TASK DESCRIPTION:
This task calls for the lines below starting at the one containing "pertes consécutives : la tendance" and ending at the one containing "Достаньте корзинки из", repeated exactly with both ends kept and pictures left out.

[RECORDS FOR THE EXERCISE]

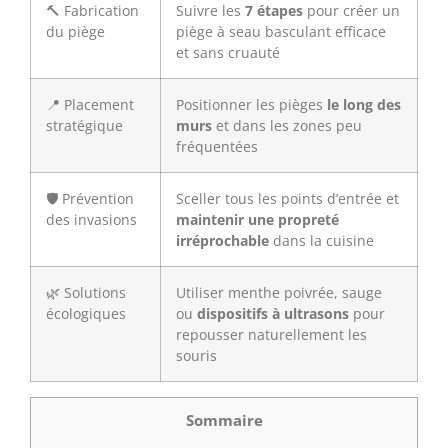
🔨 Fabrication
Suivre les
7 étapes
pour créer un
du piège
piège à seau basculant efficace
et sans cruauté
📍 Placement
Positionner les pièges
le long des
stratégique
murs
et dans les zones peu
fréquentées
🛡️ Prévention
Sceller tous les points d’entrée et
des invasions
maintenir une propreté
irréprochable
dans la cuisine
🌿 Solutions
Utiliser menthe poivrée, sauge
écologiques
ou
dispositifs à ultrasons
pour
repousser naturellement les
souris
Sommaire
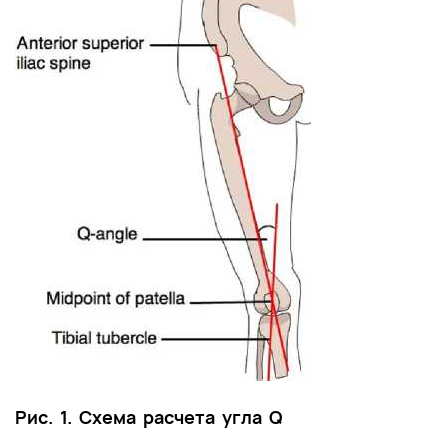
Список литературы
Приложение А1. Состав рабочей группы по
разработке и пересмотру клинических
рекомендаций
Приложение А2. Методология разработки
клинических рекомендаций
Приложение А3. Справочные материалы,
включая соответствие показаний к
применению и противопоказаний, способов
применения и доз лекарственных препаратов,
инструкции по применению лекарственного
препарата
Приложение Б. Алгоритмы действий врача
Приложение В. Информация для пациента
Рис. 1. Схема расчета угла Q
Приложение Г1-ГN. Шкалы оценки, вопросники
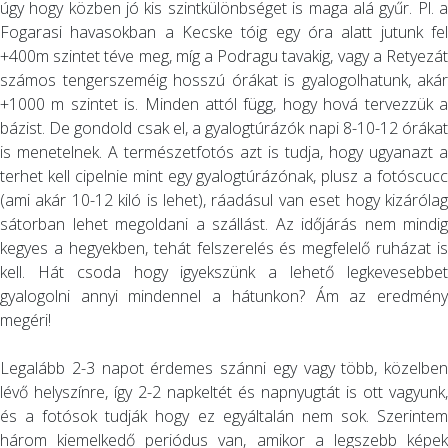
úgy hogy közben jó kis szintkülönbséget is maga alá gyűr. Pl. a
Fogarasi havasokban a Kecske tóig egy óra alatt jutunk fel
+400m szintet téve meg, míg a Podragu tavakig, vagy a Retyezát
számos tengerszeméig hosszú órákat is gyalogolhatunk, akár
+1000 m szintet is. Minden attól függ, hogy hová tervezzük a
bázist. De gondold csak el, a gyalogtúrázók napi 8-10-12 órákat
is menetelnek. A természetfotós azt is tudja, hogy ugyanazt a
terhet kell cipelnie mint egy gyalogtúrázónak, plusz a fotóscucc
(ami akár 10-12 kiló is lehet), ráadásul van eset hogy kizárólag
sátorban lehet megoldani a szállást. Az időjárás nem mindig
kegyes a hegyekben, tehát felszerelés és megfelelő ruházat is
kell. Hát csoda hogy igyekszünk a lehető legkevesebbet
gyalogolni annyi mindennel a hátunkon? Ám az eredmény
megéri!
Legalább 2-3 napot érdemes szánni egy vagy több, közelben
lévő helyszínre, így 2-2 napkeltét és napnyugtát is ott vagyunk,
és a fotósok tudják hogy ez egyáltalán nem sok. Szerintem
három kiemelkedő periódus van, amikor a legszebb képek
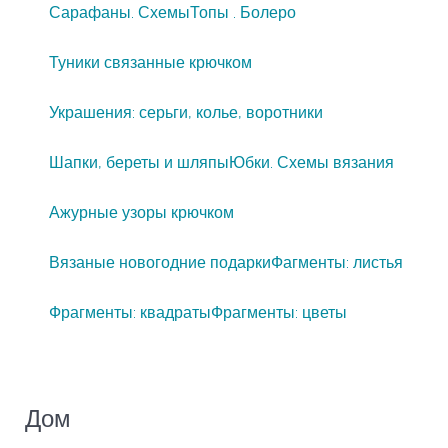
Сарафаны. Схемы
Топы . Болеро
Туники связанные крючком
Украшения: серьги, колье, воротники
Шапки, береты и шляпы
Юбки. Схемы вязания
Ажурные узоры крючком
Вязаные новогодние подарки
Фагменты: листья
Фрагменты: квадраты
Фрагменты: цветы
Дом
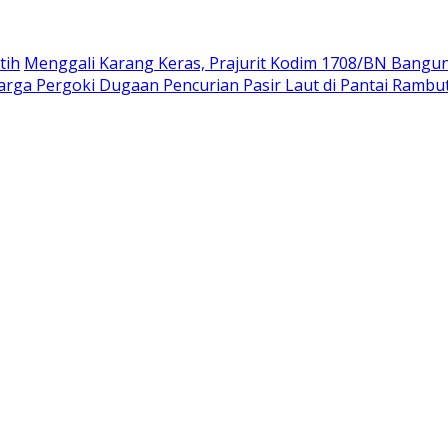
tih
Menggali Karang Keras, Prajurit Kodim 1708/BN Bangu
rga Pergoki Dugaan Pencurian Pasir Laut di Pantai Rambu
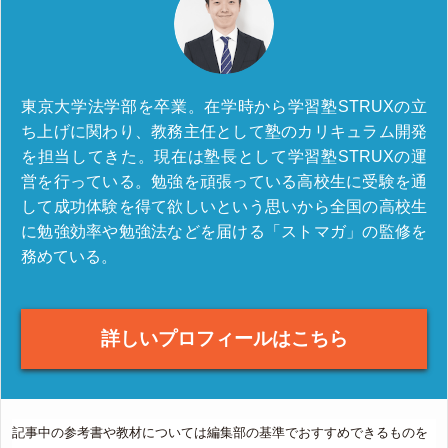
東京大学法学部を卒業。在学時から学習塾STRUXの立
ち上げに関わり、教務主任として塾のカリキュラム開発
を担当してきた。現在は塾長として学習塾STRUXの運
営を行っている。勉強を頑張っている高校生に受験を通
して成功体験を得て欲しいという思いから全国の高校生
に勉強効率や勉強法などを届ける「ストマガ」の監修を
務めている。
詳しいプロフィールはこちら
記事中の参考書や教材については編集部の基準でおすすめできるものを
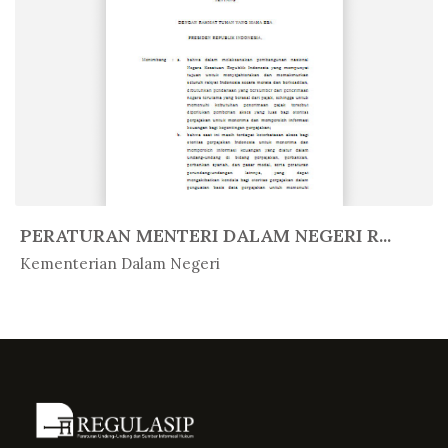
PERATURAN MENTERI DALAM NEGERI R...
In Peratur...
Kementerian Dalam Negeri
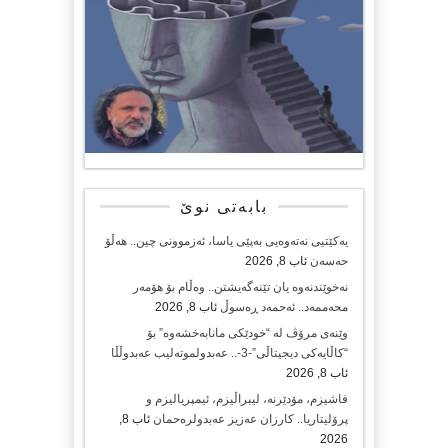
بابەتی نوێ
یەکێتیی نەتەوەیی بەپێی یاسا، ئەزموونی چین.. هەڵۆ
حەسەن
ئاب 8, 2026
نەخوێندنەوە یان تێنەگەیشتن.. وەڵام بۆ هۆمەر
محەممەد.. ئەحمەد ڕەسوڵ
ئاب 8, 2026
وێنەی مرۆڤ لە “خودێکی مانابەخشەوە” بۆ
“کاڵایەکی دیجیتاڵی”-3-.. عەبدولموتەلیب عەبدوڵڵا
ئاب 8, 2026
فاشیزم، مۆدێرنە، لیبراڵیزم، ئیمپریالیزم و
پرۆلیتاریا.. کارزان عەزیز عەبدولرەحمان
ئاب 8,
2026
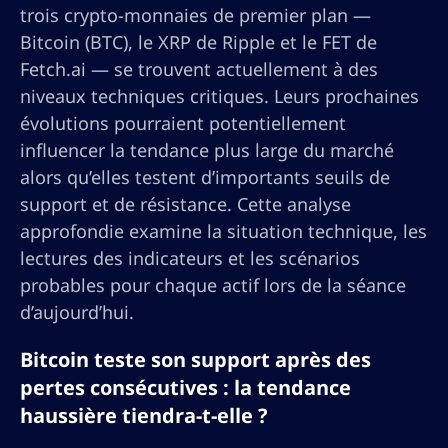
trois crypto-monnaies de premier plan —
Bitcoin (BTC), le XRP de Ripple et le FET de
Fetch.ai — se trouvent actuellement à des
niveaux techniques critiques. Leurs prochaines
évolutions pourraient potentiellement
influencer la tendance plus large du marché
alors qu’elles testent d’importants seuils de
support et de résistance. Cette analyse
approfondie examine la situation technique, les
lectures des indicateurs et les scénarios
probables pour chaque actif lors de la séance
d’aujourd’hui.
Bitcoin teste son support après des
pertes consécutives : la tendance
haussière tiendra-t-elle ?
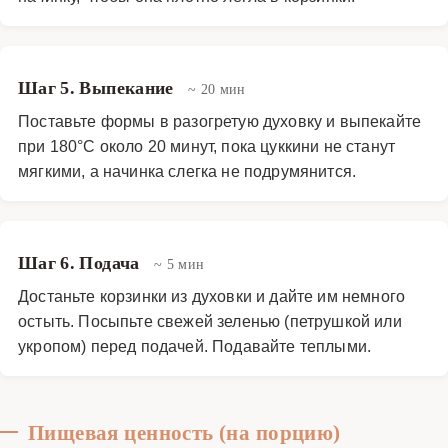
Шаг 5. Выпекание
~ 20 мин
Поставьте формы в разогретую духовку и выпекайте
при 180°C около 20 минут, пока цуккини не станут
мягкими, а начинка слегка не подрумянится.
Шаг 6. Подача
~ 5 мин
Достаньте корзинки из духовки и дайте им немного
остыть. Посыпьте свежей зеленью (петрушкой или
укропом) перед подачей. Подавайте теплыми.
Пищевая ценность (на порцию)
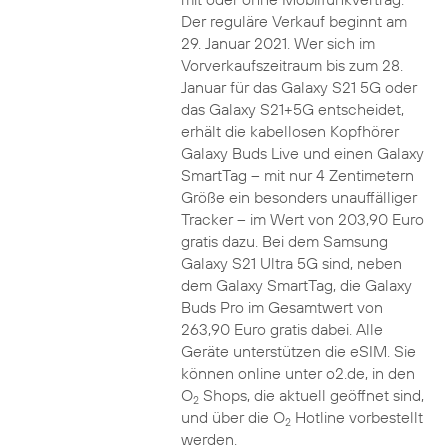
Der reguläre Verkauf beginnt am
29. Januar 2021. Wer sich im
Vorverkaufszeitraum bis zum 28.
Januar für das Galaxy S21 5G oder
das Galaxy S21+5G entscheidet,
erhält die kabellosen Kopfhörer
Galaxy Buds Live und einen Galaxy
SmartTag – mit nur 4 Zentimetern
Größe ein besonders unauffälliger
Tracker – im Wert von 203,90 Euro
gratis dazu. Bei dem Samsung
Galaxy S21 Ultra 5G sind, neben
dem Galaxy SmartTag, die Galaxy
Buds Pro im Gesamtwert von
263,90 Euro gratis dabei. Alle
Geräte unterstützen die eSIM. Sie
können online unter o2.de, in den
O
Shops, die aktuell geöffnet sind,
2
und über die O
Hotline vorbestellt
2
werden.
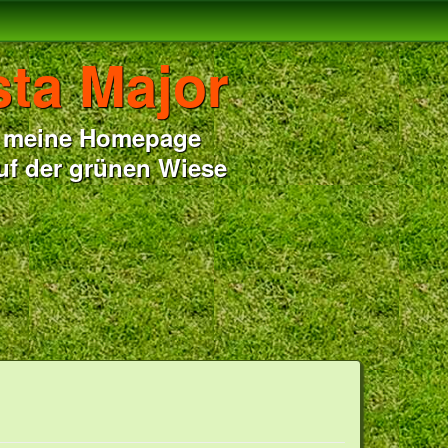
sta Major
ue meine Homepage
uf der grünen Wiese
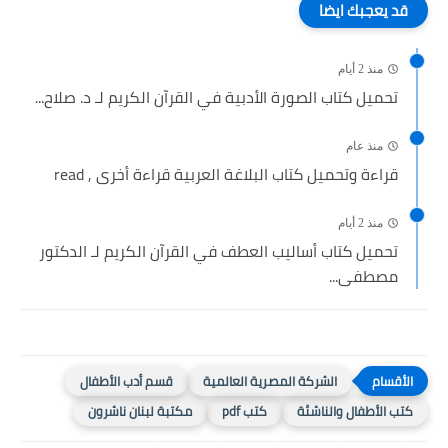
قد يعجبك ايضا
منذ 2 أيام
تحميل كتاب الصورة الأدبية في القرآن الكريم لـ د. صلاح...
منذ عام
قراءة وتحميل كتاب البلاغة العربية قراءة أخرى , read
منذ 2 أيام
تحميل كتاب أساليب العطف في القرآن الكريم لـ الدكتور
مصطفى...
الشركة المصرية العالمية
قسم أدب الأطفال
كتب الأطفال والناشئة
كتب pdf
مكتبة لبنان ناشرون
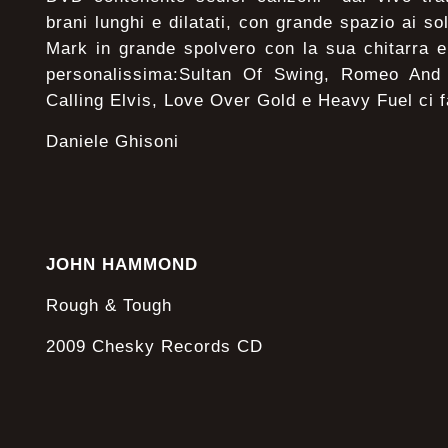
brani lunghi e dilatati, con grande spazio ai s
Mark in grande spolvero con la sua chitarra 
personalissima:Sultan Of Swing, Romeo And 
Calling Elvis, Love Over Gold e Heavy Fuel ci
Daniele Ghisoni
JOHN HAMMOND
Rough & Tough
2009 Chesky Records CD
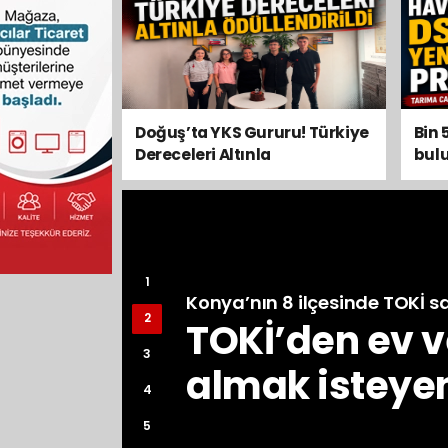
Türkiye Derec
Altınla Ödülle
Doğuş’ta YKS Gururu! Türkiye
Bin 
Dereceleri Altınla
bul
Ödüllendirildi
1
Konya’nın 8 ilçesinde TOKİ sa
2
TOKİ’den ev ve
3
almak isteyen
4
5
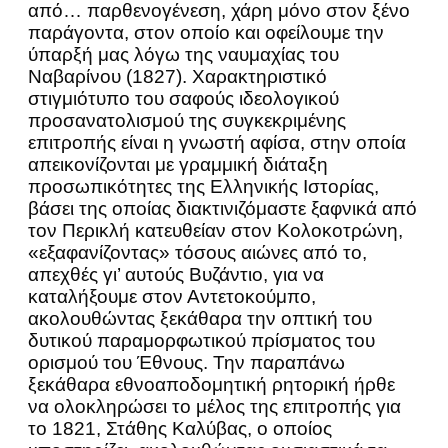
από… παρθενογένεση, χάρη μόνο στον ξένο
παράγοντα, στον οποίο και οφείλουμε την
ύπαρξή μας λόγω της ναυμαχίας του
Ναβαρίνου (1827). Χαρακτηριστικό
στιγμιότυπο του σαφούς ιδεολογικού
προσανατολισμού της συγκεκριμένης
επιτροπής είναι η γνωστή αφίσα, στην οποία
απεικονίζονται με γραμμική διάταξη
προσωπικότητες της Ελληνικής Ιστορίας,
βάσει της οποίας διακτινιζόμαστε ξαφνικά από
τον Περικλή κατευθείαν στον Κολοκοτρώνη,
«εξαφανίζοντας» τόσους αιώνες από το,
απεχθές γι’ αυτούς Βυζάντιο, για να
καταλήξουμε στον Αντετοκούμπο,
ακολουθώντας ξεκάθαρα την οπτική του
δυτικού παραμορφωτικού πρίσματος του
ορισμού του Έθνους. Την παραπάνω
ξεκάθαρα εθνοαποδομητική ρητορική ήρθε
να ολοκληρώσει το μέλος της επιτροπής για
το 1821, Στάθης Καλύβας, ο οποίος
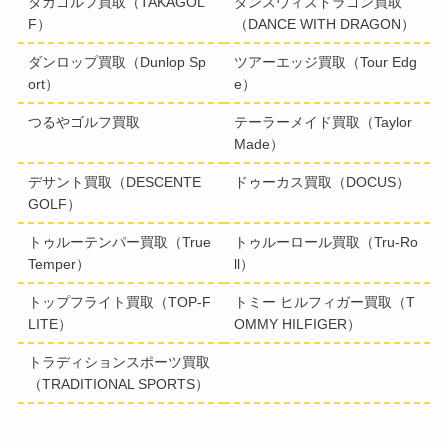
タカゴルフ買取（TAKAGOL
ダンスウィズドラゴン買取
F）
（DANCE WITH DRAGON）
ダンロップ買取（Dunlop Sp
ツアーエッジ買取（Tour Edg
ort）
e）
つるやゴルフ買取
テーラーメイド買取（Taylor
Made）
デサント買取（DESCENTE
ドゥーカス買取（DOCUS）
GOLF）
トゥルーテンパー買取（True
トゥルーロール買取（Tru-Ro
Temper）
ll）
トップフライト買取（TOP-F
トミー ヒルフィガー買取（T
LITE）
OMMY HILFIGER）
トラディションスポーツ買取
（TRADITIONAL SPORTS）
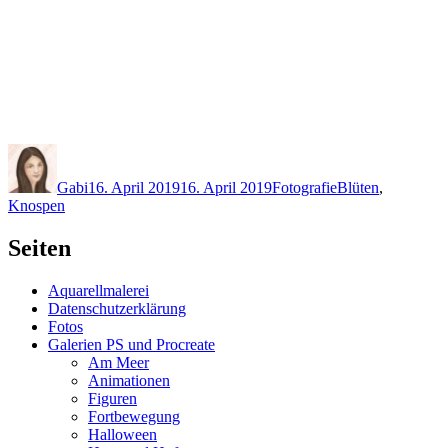
Autor
Veröffentlicht
Kategorien
Schlagwörter
am
Gabi
16. April 2019
16. April 2019
Fotografie
Blüten
,
Knospen
Seiten
Aquarellmalerei
Datenschutzerklärung
Fotos
Galerien PS und Procreate
Am Meer
Animationen
Figuren
Fortbewegung
Halloween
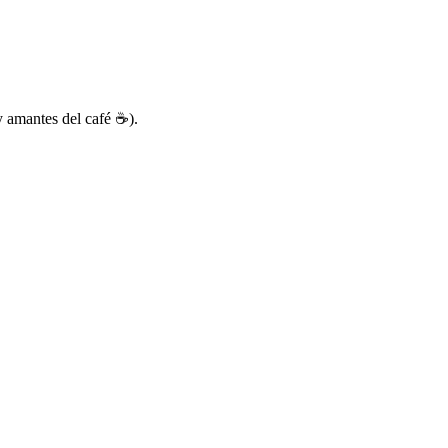
(y amantes del café ☕).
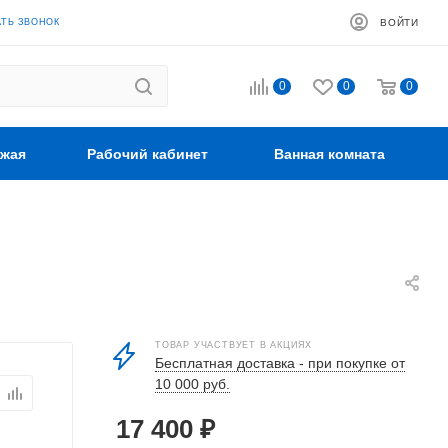
АТЬ ЗВОНОК
ВОЙТИ
0
0
0
жая
Рабочий кабинет
Ванная комната
ТОВАР УЧАСТВУЕТ В АКЦИЯХ
Бесплатная доставка - при покупке от
10 000 руб.
17 400
₽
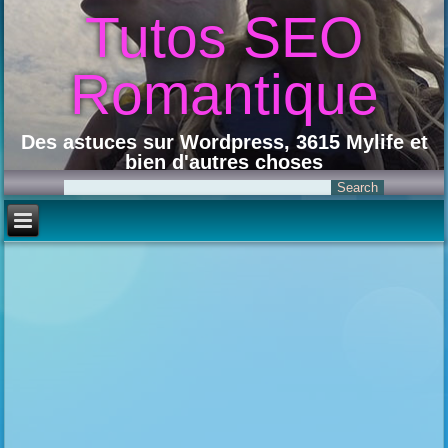
Tutos SEO
Romantique
Des astuces sur Wordpress, 3615 Mylife et
bien d'autres choses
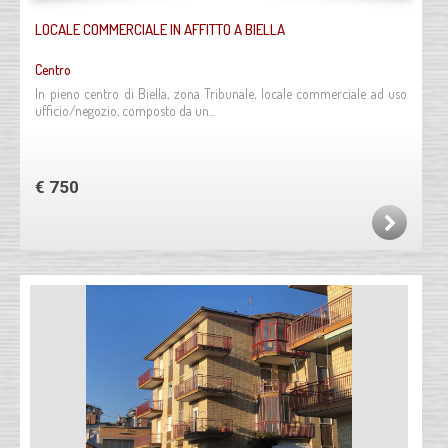
LOCALE COMMERCIALE IN AFFITTO A BIELLA
Centro
In pieno centro di Biella, zona Tribunale, locale commerciale ad uso
ufficio/negozio, composto da un...
€ 750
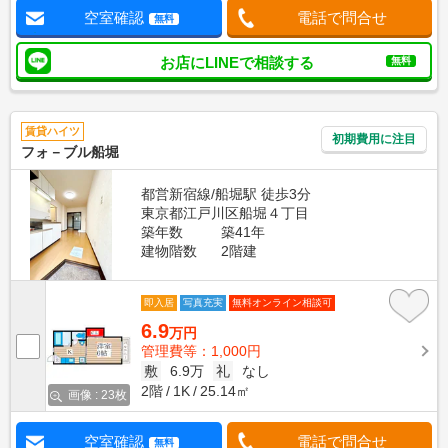
空室確認
電話で問合せ
無料
お店にLINEで相談する
無料
賃貸ハイツ
初期費用に注目
フォ－ブル船堀
都営新宿線/船堀駅 徒歩3分
東京都江戸川区船堀４丁目
築年数
築41年
建物階数
2階建
即入居
写真充実
無料オンライン相談可
6.9
万円
管理費等：1,000円
敷
6.9万
礼
なし
2階
1K
25.14㎡
画像 : 23枚
空室確認
電話で問合せ
無料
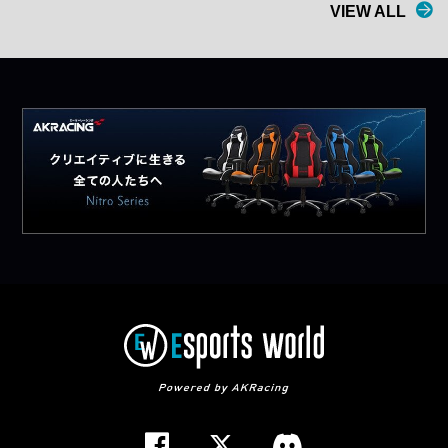
VIEW ALL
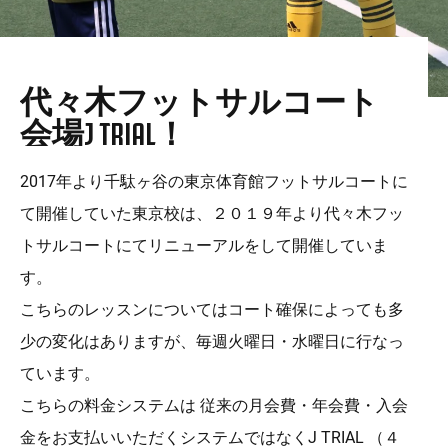
代々木フットサルコート
会場J TRIAL！
2017年より千駄ヶ谷の東京体育館フットサルコートに
て開催していた東京校は、２０１９年より代々木フッ
トサルコートにてリニューアルをして開催していま
す。
こちらのレッスンについてはコート確保によっても多
少の変化はありますが、毎週火曜日・水曜日に行なっ
ています。
こちらの料金システムは 従来の月会費・年会費・入会
金をお支払いいただくシステムではなくJ TRIAL （４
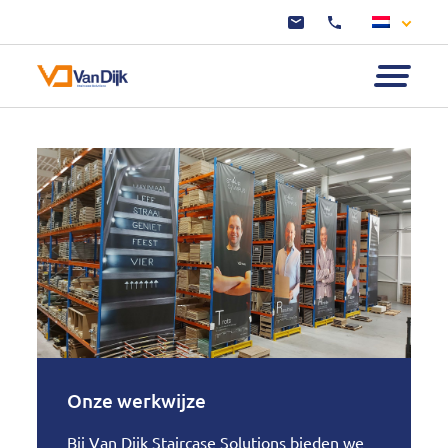
Onze werkwijze
Bij Van Dijk Staircase Solutions bieden we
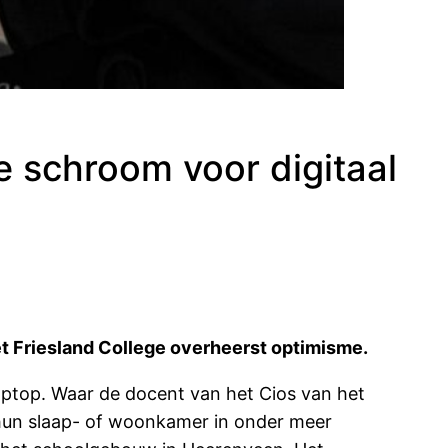
e schroom voor digitaal
het Friesland College overheerst optimisme.
aptop. Waar de docent van het Cios van het
it hun slaap- of woonkamer in onder meer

[/RECORDS FOR THE EXERCISE]

PROBLEM SOLUTION:
pertes consécutives : la tendance
haussière tiendra-t-elle ?
Шаг 5. Выпекание
~ 20 мин
Поставьте формы в разогретую духовку и выпекайте
при 180°C около 20 минут, пока цуккини не станут
мягкими, а начинка слегка не подрумянится.
Шаг 6. Подача
~ 5 мин
Достаньте корзинки из духовки и дайте им немного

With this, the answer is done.